By Christofer B.
Engineering for Social Change is a class I knew would be different, but I had no idea what to really expect. Most engineering classes have the same mantra: to make something bigger, better, faster, stronger, etc; however, this class taught me to pay more attention to the impact of everything we make. Any and everything we make not only makes tasks easier and more efficient, but socially change society for better or worse.
The ISCC project put us in a place to identify an issue and fix it, like any other project. However this project showed me that catering to group in question, the customer, is the most important aspect of the task. No matter what kind of performance numbers the product can pull, in the end, if it doesn’t cater to the customer at hand, the product is useless.

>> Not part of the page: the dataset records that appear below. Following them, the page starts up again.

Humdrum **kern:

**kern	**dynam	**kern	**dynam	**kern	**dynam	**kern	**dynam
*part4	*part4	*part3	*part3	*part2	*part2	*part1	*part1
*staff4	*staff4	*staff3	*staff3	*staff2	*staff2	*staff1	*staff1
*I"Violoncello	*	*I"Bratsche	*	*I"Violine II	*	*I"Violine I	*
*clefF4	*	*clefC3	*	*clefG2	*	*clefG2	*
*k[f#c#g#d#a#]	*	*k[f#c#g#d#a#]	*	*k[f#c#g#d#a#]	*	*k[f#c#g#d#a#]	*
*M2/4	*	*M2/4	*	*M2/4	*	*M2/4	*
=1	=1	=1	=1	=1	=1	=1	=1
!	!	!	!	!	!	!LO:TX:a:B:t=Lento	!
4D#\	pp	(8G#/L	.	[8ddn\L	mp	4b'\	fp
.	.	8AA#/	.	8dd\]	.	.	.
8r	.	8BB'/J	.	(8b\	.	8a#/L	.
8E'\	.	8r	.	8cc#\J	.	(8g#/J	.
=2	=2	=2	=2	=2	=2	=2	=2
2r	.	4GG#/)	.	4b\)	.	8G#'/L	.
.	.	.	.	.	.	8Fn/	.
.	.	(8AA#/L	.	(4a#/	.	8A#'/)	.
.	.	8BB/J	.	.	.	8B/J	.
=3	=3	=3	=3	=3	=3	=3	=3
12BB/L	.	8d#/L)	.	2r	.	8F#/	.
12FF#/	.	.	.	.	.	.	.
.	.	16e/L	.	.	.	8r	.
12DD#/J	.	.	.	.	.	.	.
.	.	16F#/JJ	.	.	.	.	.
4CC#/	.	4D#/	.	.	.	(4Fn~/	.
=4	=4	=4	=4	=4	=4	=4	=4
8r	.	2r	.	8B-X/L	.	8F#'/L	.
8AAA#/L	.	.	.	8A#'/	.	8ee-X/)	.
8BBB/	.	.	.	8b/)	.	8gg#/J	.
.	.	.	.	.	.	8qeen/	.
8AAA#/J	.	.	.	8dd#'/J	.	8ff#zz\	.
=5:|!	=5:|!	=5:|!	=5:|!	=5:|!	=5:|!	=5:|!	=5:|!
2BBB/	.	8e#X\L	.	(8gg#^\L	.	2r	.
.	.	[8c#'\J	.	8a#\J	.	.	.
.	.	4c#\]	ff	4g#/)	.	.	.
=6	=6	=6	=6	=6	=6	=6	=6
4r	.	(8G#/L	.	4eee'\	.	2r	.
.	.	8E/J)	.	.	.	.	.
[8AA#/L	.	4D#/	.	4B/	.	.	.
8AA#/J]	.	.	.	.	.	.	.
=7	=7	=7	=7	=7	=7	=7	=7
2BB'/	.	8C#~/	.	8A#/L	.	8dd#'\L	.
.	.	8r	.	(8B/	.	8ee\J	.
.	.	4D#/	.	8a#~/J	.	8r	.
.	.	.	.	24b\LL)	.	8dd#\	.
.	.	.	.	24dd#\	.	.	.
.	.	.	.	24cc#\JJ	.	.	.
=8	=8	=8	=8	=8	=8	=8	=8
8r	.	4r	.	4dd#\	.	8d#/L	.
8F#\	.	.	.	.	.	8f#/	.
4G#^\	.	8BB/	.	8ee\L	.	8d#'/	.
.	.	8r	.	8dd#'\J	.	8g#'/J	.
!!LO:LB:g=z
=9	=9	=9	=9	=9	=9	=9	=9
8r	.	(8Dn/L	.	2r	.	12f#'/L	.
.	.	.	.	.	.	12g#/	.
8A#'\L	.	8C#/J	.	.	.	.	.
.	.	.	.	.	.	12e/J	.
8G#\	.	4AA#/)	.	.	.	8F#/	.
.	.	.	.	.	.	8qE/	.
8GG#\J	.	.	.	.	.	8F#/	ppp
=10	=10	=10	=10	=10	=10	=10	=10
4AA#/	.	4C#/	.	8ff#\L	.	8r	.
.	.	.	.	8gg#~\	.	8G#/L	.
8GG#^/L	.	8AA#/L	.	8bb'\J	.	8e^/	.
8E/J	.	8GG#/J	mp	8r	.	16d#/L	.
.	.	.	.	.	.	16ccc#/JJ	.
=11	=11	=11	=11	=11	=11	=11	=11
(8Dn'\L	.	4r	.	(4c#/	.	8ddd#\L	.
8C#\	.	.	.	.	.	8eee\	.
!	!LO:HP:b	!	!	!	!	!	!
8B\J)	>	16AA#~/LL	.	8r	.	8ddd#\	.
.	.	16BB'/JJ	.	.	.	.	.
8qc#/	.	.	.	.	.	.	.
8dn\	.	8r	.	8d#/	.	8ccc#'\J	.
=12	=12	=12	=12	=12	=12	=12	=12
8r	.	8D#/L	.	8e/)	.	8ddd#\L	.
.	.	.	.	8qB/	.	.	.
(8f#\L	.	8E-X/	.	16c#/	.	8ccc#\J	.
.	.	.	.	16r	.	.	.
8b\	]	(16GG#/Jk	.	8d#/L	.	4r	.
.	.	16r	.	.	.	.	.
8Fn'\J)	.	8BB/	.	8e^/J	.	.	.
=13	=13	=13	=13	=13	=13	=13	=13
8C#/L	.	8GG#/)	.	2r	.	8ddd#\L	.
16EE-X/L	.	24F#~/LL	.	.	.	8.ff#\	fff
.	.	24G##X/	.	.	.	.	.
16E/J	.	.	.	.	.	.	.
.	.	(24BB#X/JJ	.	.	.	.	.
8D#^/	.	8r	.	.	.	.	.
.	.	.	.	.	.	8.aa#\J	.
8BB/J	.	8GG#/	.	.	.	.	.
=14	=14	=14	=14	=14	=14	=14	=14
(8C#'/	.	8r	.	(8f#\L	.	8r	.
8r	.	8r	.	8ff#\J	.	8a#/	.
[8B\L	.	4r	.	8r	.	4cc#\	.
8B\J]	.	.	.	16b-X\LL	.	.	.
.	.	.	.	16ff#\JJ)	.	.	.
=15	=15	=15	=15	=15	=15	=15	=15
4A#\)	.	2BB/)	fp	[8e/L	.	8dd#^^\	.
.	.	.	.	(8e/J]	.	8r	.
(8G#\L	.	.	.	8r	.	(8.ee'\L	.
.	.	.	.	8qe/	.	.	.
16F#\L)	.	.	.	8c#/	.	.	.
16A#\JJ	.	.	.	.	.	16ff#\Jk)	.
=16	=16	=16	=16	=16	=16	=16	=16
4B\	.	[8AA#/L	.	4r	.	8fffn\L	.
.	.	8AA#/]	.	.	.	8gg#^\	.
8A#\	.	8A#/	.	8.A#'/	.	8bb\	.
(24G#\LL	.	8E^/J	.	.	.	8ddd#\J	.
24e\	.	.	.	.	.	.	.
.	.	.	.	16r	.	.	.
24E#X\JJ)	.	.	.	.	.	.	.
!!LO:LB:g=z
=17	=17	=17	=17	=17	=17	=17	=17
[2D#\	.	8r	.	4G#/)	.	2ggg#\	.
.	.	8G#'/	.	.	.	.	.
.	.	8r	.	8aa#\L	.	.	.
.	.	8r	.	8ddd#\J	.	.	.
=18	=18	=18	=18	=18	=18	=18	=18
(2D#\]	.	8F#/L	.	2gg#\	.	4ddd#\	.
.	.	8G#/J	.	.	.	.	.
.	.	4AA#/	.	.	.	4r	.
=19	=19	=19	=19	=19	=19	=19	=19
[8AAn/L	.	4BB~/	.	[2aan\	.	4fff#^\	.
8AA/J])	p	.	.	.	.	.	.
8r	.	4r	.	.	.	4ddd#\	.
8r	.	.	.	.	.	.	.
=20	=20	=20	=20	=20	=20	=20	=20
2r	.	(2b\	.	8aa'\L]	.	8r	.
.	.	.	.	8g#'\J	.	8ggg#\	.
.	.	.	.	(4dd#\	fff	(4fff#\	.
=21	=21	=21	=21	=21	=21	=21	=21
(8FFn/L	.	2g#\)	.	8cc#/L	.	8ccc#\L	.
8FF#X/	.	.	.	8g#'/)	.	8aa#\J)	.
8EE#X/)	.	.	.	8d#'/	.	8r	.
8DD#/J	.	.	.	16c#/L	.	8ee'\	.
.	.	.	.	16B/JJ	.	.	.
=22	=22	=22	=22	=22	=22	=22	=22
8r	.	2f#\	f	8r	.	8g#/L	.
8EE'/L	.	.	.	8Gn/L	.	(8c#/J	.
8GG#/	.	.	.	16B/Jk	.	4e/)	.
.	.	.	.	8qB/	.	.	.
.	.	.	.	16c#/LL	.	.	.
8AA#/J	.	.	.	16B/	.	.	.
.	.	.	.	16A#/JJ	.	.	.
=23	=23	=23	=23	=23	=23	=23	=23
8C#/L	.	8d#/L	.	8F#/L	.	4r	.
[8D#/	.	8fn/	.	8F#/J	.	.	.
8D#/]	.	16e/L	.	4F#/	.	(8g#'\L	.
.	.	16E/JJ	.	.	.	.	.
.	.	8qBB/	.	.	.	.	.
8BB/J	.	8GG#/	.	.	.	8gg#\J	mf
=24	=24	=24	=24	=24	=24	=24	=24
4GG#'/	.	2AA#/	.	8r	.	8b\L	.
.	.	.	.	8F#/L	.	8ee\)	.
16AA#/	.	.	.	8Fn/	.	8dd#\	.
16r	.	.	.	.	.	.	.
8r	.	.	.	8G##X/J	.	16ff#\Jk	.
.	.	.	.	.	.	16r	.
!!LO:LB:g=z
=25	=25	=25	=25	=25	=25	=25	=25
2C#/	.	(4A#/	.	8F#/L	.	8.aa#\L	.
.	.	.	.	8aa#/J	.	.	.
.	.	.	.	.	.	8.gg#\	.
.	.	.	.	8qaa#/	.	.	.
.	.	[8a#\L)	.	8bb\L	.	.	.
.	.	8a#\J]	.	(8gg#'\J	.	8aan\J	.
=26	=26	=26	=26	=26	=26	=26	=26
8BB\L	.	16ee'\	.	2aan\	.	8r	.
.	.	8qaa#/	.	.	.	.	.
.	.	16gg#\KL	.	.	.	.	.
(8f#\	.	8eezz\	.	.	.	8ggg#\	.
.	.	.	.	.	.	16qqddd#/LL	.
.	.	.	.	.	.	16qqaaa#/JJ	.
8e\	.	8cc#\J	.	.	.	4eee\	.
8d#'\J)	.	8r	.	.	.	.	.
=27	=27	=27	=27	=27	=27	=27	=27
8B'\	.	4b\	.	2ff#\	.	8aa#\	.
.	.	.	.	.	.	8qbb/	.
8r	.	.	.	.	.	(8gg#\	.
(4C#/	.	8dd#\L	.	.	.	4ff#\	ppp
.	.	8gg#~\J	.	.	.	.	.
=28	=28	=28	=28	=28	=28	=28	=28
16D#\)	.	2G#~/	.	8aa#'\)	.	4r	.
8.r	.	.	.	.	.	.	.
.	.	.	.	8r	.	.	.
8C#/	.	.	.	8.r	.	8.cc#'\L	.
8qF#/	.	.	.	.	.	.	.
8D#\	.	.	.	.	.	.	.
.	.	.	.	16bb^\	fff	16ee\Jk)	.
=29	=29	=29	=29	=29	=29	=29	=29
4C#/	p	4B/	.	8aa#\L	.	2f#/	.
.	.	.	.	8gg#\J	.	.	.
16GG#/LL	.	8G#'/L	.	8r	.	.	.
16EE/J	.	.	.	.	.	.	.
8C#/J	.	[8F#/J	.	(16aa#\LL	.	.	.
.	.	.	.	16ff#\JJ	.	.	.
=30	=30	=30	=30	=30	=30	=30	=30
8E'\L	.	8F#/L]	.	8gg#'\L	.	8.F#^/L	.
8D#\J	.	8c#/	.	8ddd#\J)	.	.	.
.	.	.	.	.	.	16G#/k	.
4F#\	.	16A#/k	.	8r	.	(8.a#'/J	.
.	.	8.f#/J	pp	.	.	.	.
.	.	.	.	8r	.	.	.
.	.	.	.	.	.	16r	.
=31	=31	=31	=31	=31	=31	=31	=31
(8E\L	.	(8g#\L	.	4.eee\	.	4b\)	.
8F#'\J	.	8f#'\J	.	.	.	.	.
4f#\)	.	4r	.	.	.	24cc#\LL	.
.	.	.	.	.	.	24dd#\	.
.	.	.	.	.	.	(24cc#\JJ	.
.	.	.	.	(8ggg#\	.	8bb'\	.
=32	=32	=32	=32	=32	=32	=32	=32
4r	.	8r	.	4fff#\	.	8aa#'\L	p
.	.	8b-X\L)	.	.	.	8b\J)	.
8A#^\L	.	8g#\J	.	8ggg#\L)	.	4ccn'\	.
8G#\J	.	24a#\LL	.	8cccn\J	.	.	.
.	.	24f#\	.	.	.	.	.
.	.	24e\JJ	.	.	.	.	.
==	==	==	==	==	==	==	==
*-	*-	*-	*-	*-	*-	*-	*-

Several guest speakers attended our class to remind us of this fact every week. One of our guest speakers drilled it home when she requested us to cater our products to a single persona, a person with a real issue, a family, even a name. And, this exercise really allowed us to have a stronger understanding of the problem and more empathy for the people we’re trying to help, far more effective just reading statistics. Taking it further, we vowed to speak and interact with people that pertained to our ISCC project. Within my group’s ISCC project, we had to find a solution to improve access to water for Syrian refugees in Lebanon. While we couldn’t get the chance to talk to a Syrian refugee, simply talking to someone from Lebanon about the issue granted us a wealth of understanding in a way that random articles couldn’t convey. Simply hearing their story let me know that all of these engineering problems are more than a set of numbers.
Beyond that, this course showed how incredible technology could send society towards a bad direction. The constant increase of automation could show a huge shift in the labor force around the world, and that it’s up to the engineers to make sure the world doesn’t head in that direction. That lecture quickly made me rethink what I thought of self-driving cars. Before, I only thought of the positives of the concept, but the possibility of putting the entire driving force; taxis, buses, and trucks; is a huge deal since it covers over three million people. Taking the idea further, I began to think about how each and every product I owned affected change in myself. One small example included how I missed making mixed CDs and sharing with my friends, but the invention of MP3 player removed the necessity of the CD altogether, reducing overall social interaction. Something so small had a larger effect on how often I interacted with people, and larger products can carry a much higher social impact with them.
I enjoyed this class to the point that I couldn’t believe that it was just an elective. Having an eye opening class like this in the roster should be experienced by everyone. If all the engineers have a responsibility on their shoulders to make sure the world doesn’t fall apart, then every engineer needs to take a class like this.